What is Going on With Gold?

Exactly what has always gone on with gold. It is a commodity. It is extremely volatile. It has always been like this!

As of right now, gold is down 3.46% today, but it is also way down from its all time high. It is too bad a lot of investors are surprised by the sharp drop in gold. Historically it is much riskier than the stock market. I imagine unsuspecting families have lost a lot of money thinking they were going into a safe investment. Most other precious metals, such as silver, are down just as much if not more than gold.

What is the benefit of gold in a portfolio?

Very little. Actually, none. It is extremely volatile. Its returns are expected to average to inflation — although as I wrote before, it is a poor inflation hedge. Some financial advisors believe it is a good diversifier. They are wrong. It may be uncorrelated with stocks, but it is so volatile that it still increases portfolio volatility rather than reduces it.

So why have it in your portfolio? The answer is….you don’t. I don’t use it, and you shouldn’t either. It had a good run since 2000, but all sorts of investments that you shouldn’t own could have a good run for a decade.

The long term perspective for inheritors

Often times inheritors with a very long term investment perspective wonder whether gold should be in their portfolio. Does the long term perspective of an inheritor make gold more or less appealing than it would be to other investors? If anything, it makes gold less appealing. There is extensive data, even going back to the Roman Empire, showing that gold has returns that roughly equate to inflation. This is what you would logically expect. Gold doesn’t innovate or grown like a company or the economy, but it holds its value over the centuries (although over the short term it can be all over the place).

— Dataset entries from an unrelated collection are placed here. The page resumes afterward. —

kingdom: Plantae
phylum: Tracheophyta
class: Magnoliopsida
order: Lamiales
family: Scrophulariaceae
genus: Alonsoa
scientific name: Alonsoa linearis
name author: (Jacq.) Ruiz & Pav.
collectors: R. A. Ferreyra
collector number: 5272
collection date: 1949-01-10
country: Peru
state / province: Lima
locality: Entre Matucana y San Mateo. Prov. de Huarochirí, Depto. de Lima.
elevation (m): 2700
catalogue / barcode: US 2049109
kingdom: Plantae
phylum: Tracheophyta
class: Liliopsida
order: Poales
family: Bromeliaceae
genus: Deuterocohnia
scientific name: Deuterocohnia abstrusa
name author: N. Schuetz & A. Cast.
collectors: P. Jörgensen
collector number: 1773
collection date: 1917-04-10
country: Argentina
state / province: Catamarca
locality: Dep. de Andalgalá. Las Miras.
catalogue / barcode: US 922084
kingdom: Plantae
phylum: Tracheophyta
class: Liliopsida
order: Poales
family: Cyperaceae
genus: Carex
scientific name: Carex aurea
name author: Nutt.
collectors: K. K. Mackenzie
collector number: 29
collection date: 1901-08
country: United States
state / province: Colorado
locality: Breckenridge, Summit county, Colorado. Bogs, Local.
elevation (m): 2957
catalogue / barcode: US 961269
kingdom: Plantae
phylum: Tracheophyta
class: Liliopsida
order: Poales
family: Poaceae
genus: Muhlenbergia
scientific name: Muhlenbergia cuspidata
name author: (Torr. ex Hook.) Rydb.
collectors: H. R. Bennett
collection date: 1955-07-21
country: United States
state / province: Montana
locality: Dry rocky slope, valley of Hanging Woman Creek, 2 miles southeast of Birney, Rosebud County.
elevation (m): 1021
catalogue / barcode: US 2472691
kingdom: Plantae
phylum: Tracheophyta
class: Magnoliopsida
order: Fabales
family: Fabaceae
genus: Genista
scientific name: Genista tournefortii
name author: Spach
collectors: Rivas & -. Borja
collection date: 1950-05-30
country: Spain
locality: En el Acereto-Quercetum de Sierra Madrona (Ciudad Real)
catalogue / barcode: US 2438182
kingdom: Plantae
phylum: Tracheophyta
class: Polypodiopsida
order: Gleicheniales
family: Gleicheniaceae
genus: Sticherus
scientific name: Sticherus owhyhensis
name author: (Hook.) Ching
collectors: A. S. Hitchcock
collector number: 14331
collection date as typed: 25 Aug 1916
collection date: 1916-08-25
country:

For an investor that is looking at a time horizon of 100 years or more, why would they ever be satisfied with returns that are expected to just meet inflation? You could have invested in the US stock market at the absolute high of 1929, just prior to the Great Depression, and you would still have returns far above inflation 80 years later. I would expect that over a 100 year time period, the worst possible performance in stocks will still beat the best possible performance in gold.